Everything in the data except the pictures belongs in your answer, copied exactly.
════════════════════
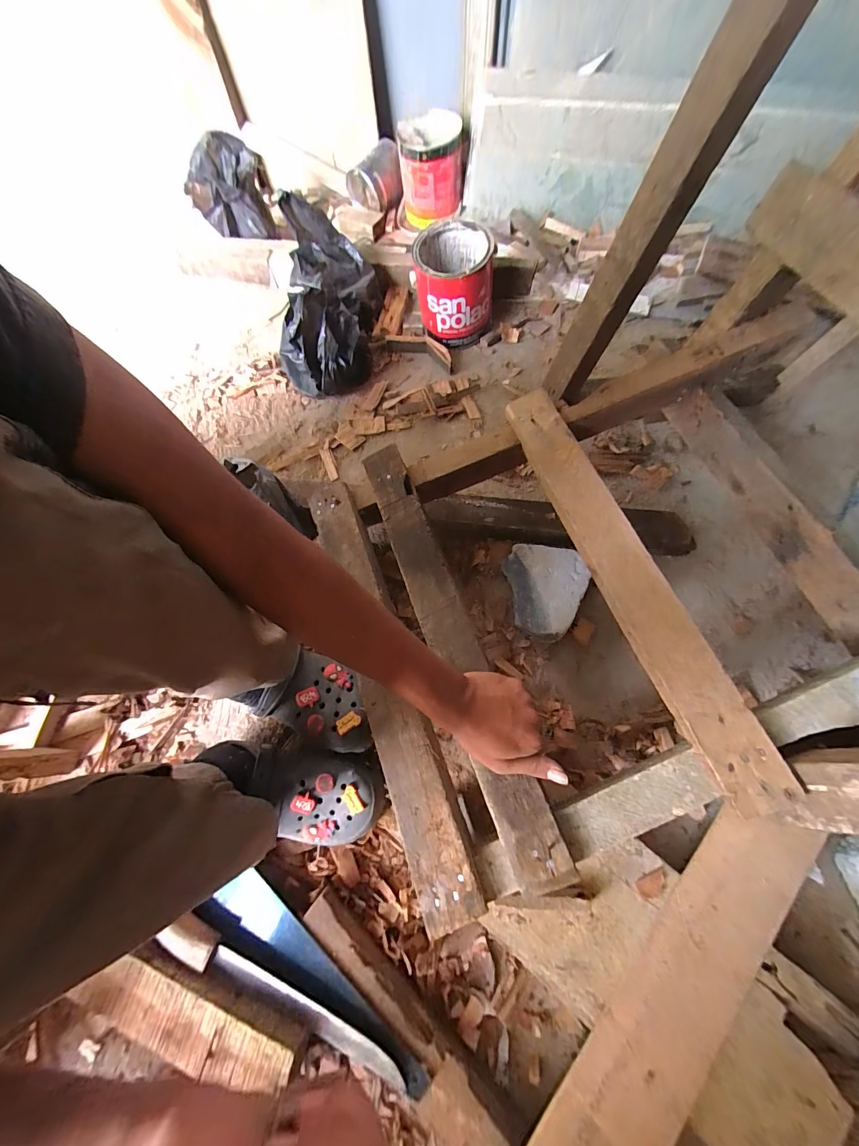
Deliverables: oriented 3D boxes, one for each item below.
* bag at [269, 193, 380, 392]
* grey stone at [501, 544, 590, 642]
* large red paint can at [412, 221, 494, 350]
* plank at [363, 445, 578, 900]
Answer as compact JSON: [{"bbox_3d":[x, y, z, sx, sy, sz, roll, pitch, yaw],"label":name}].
════════════════════
- [EXPECTED OUTPUT]
Deliverables: oriented 3D boxes, one for each item below.
* bag at [269, 193, 380, 392]
* grey stone at [501, 544, 590, 642]
* large red paint can at [412, 221, 494, 350]
* plank at [363, 445, 578, 900]
Answer as compact JSON: [{"bbox_3d":[x, y, z, sx, sy, sz, roll, pitch, yaw],"label":name}].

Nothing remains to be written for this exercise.